I have two PowerEdge R710 servers, bought in 2010. The first one came up with an error message about a year ago, and today, the other one went down with the exact same error.
E171F PCIe fatal error on Bus 0 Device 4 Function 0.
On the first occation, I found descriptions telling me to shut down the server, drain the power, and remove/reinstall all the add in cards. This did not help at all on the first server, and I haven't bothered doing it on the second one. There is obviously a severe weakness on these servers. Can anyone tell me which component this refers to, so I may replace it?
What is the OS on the server? As different OS's have different methods. Bus 0 Device 4 function 0 is referring to something residing on the center riser. Is there anything installed in slot 1 or 2 on the riser? If not then the issue may be with the last slot, the raid controller.
Let us know what you see on the riser and we can go from there.
Riser 2 is empty.
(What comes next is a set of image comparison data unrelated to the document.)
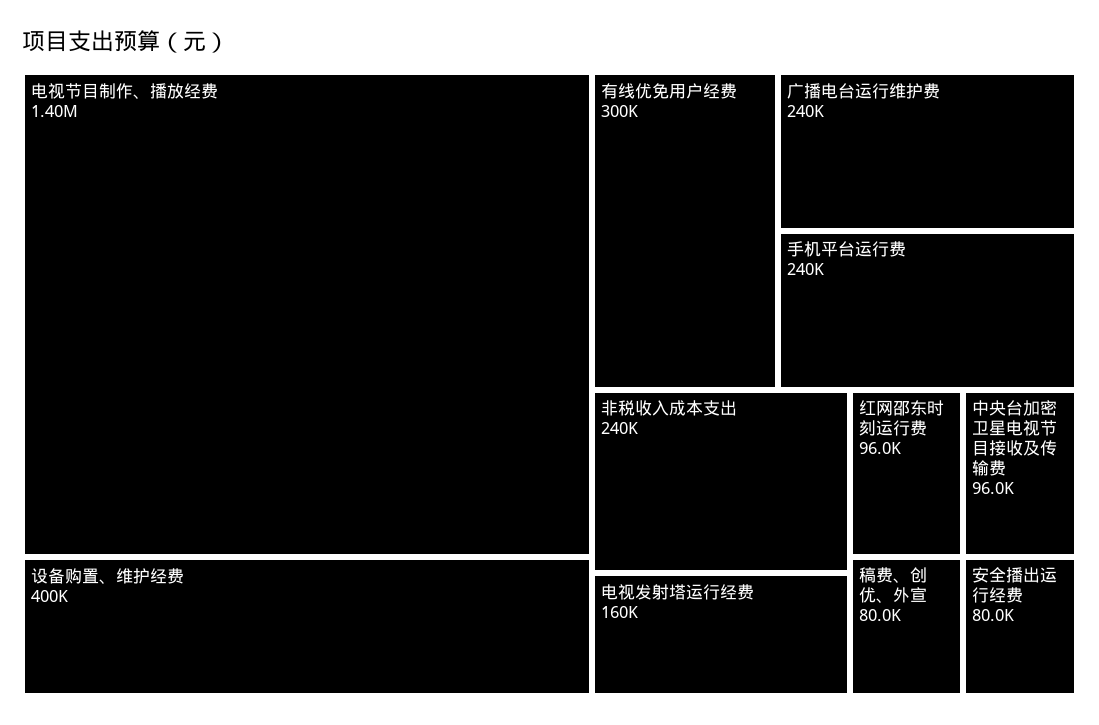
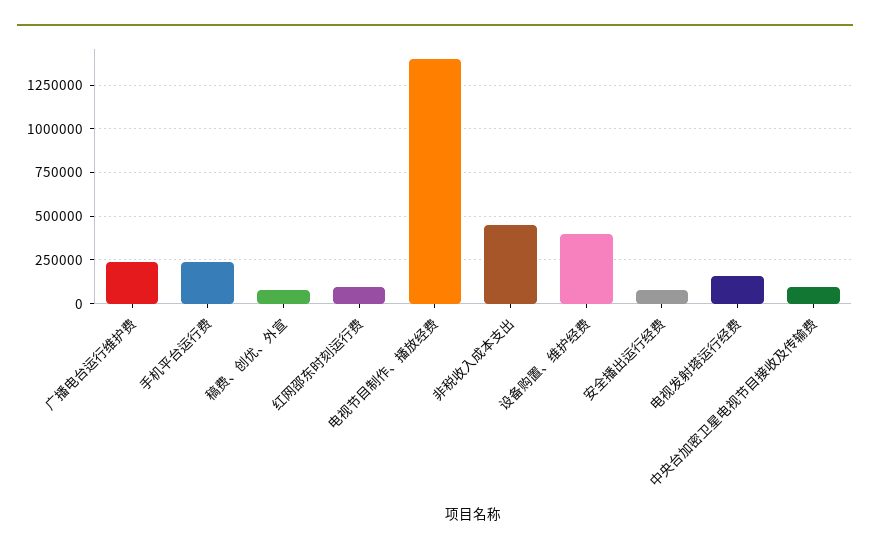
有线优免用户经费: 300000 -> none
非税收入成本支出: 240000 -> 450000

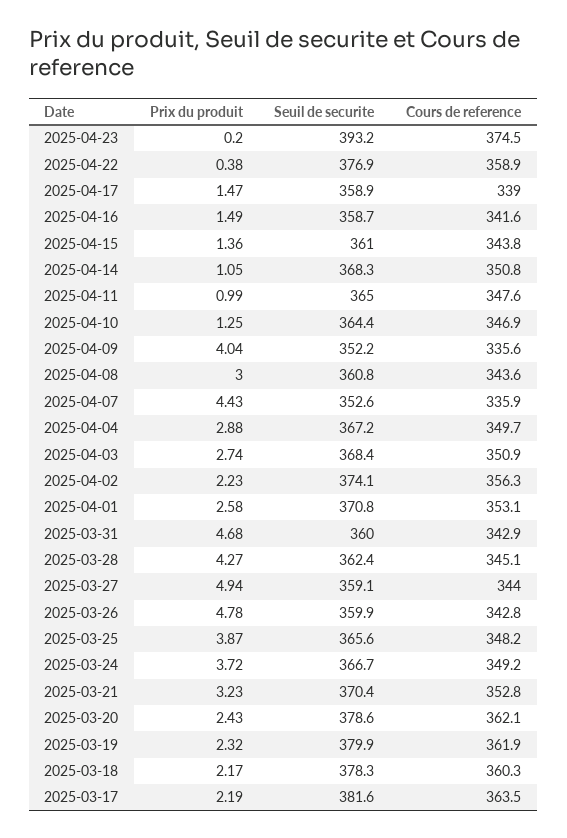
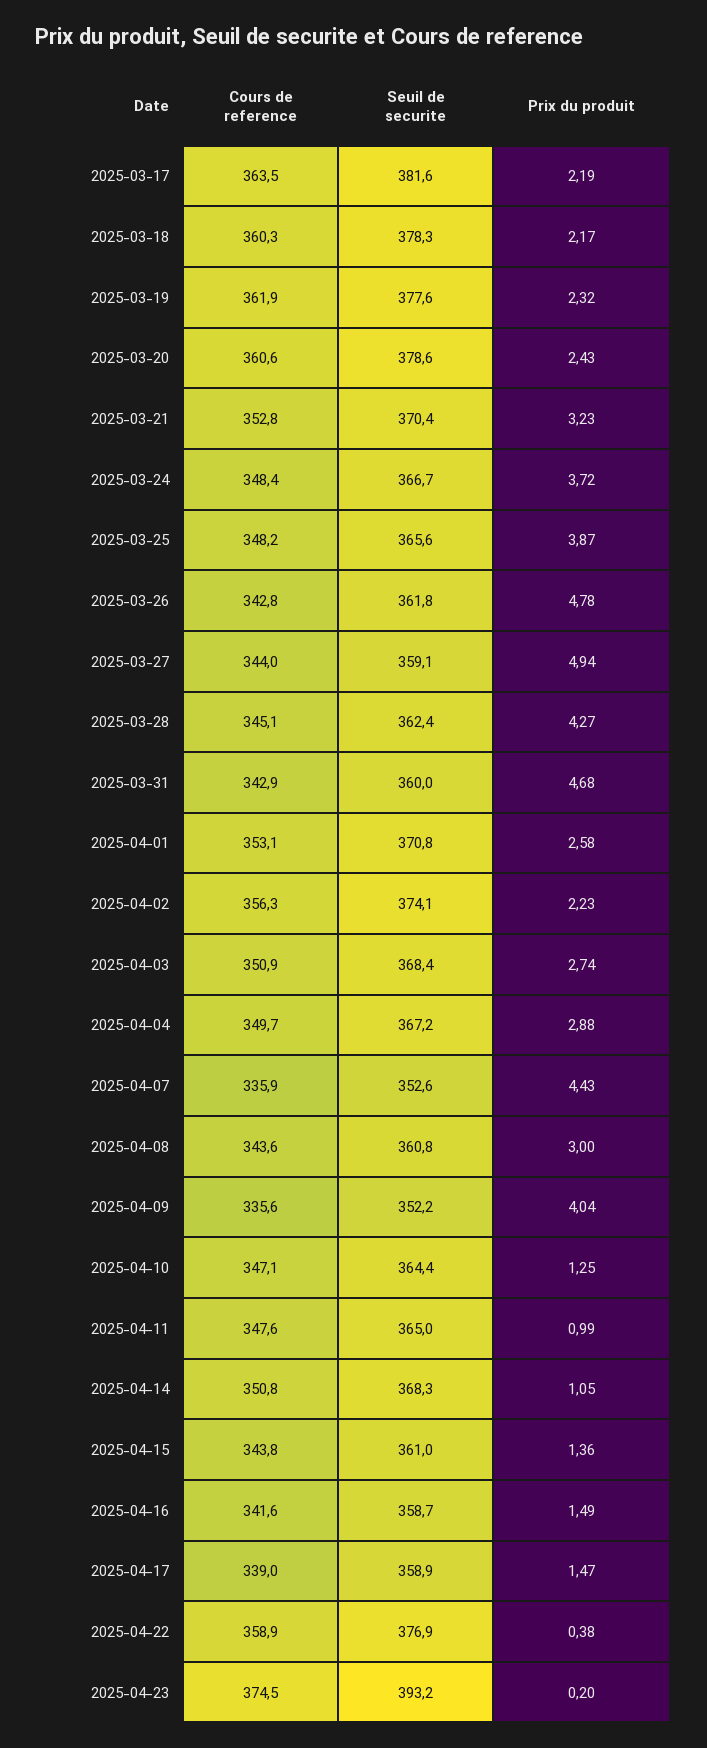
Cours de reference, 2025-04-10: 346.9 -> 347.1
Seuil de securite, 2025-03-26: 359.9 -> 361.8
Cours de reference, 2025-03-24: 349.2 -> 348.4
Cours de reference, 2025-03-20: 362.1 -> 360.6
Seuil de securite, 2025-03-19: 379.9 -> 377.6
Riser 1 has the RAID-controller at the bottom, and a network card in the uppermost slot.
It seems to me, that the server fails whenever I put load on it. It may run for weeks without error, but if I try to actually use it, it fails.
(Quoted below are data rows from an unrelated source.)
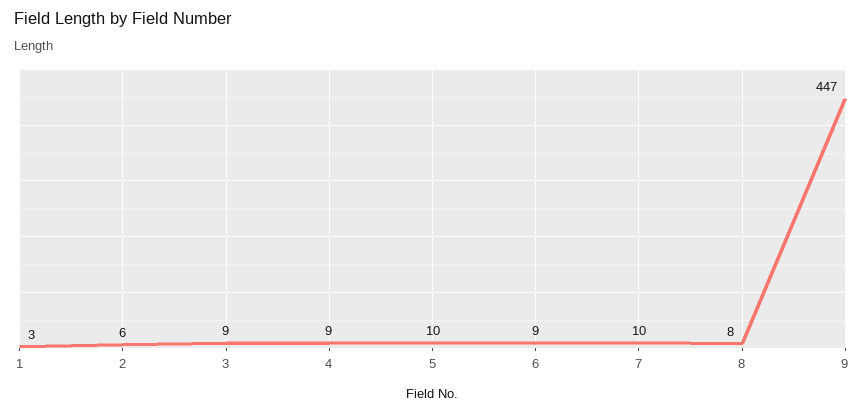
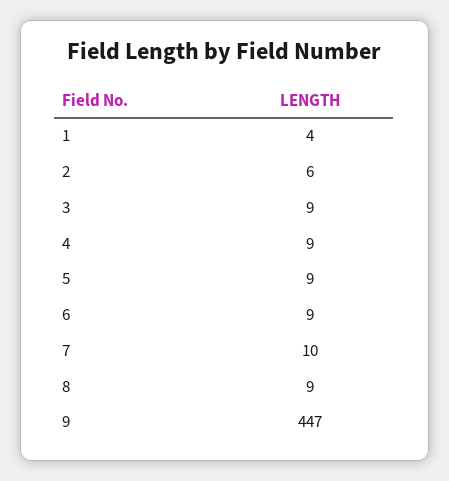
1: 3 -> 4
5: 10 -> 9
8: 8 -> 9

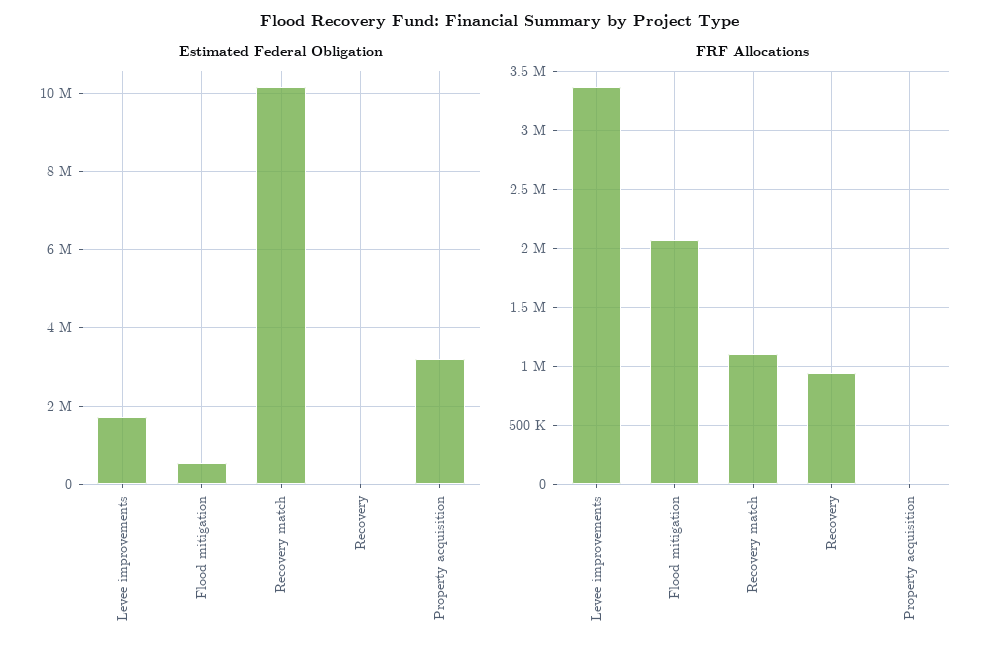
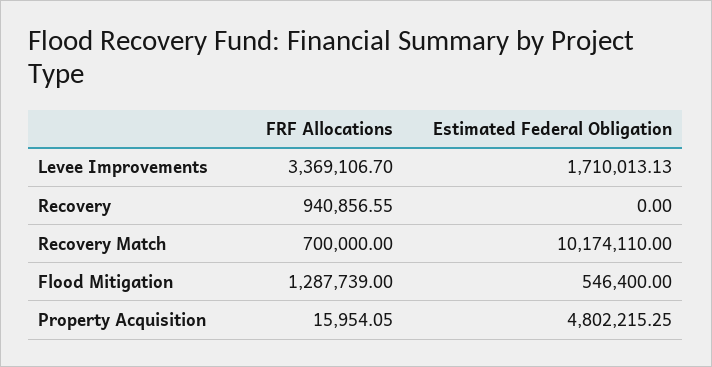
Estimated Federal Obligation, Property acquisition: 3200000 -> 4802215.25
FRF Allocations, Flood mitigation: 2100000 -> 1287739
FRF Allocations, Recovery match: 1100000 -> 700000

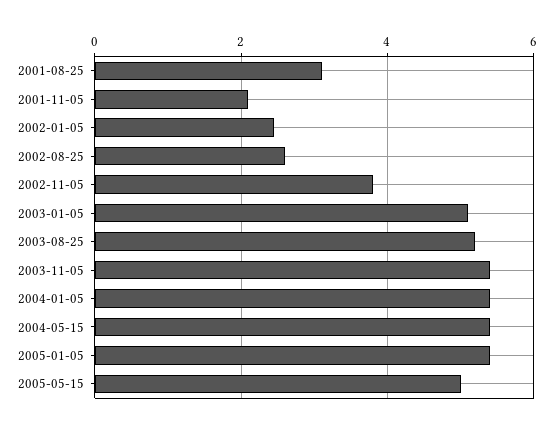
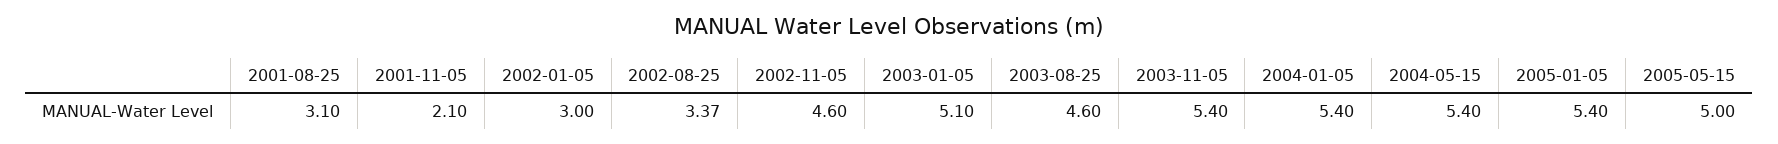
2002-01-05: 2.4 -> 3
2002-08-25: 2.6 -> 3.37
2002-11-05: 3.8 -> 4.6
2003-08-25: 5.2 -> 4.6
I would say your best bet would be to try pulling that lone network card and seeing if it keeps flagging it. If it keeps doing it at that point my view on it is it's likely either the risers themselves or the raid controller as the error is clearly referencing the expansion slots.
Since the error occurs whenever i put load on the server, and the network card is not used (I use only the four onboard NIC's), I suupose there is not much of a chance that the error disappears if I remove the NIC.
Two identical servers + two indentical errors = hw sucks + my last Dell!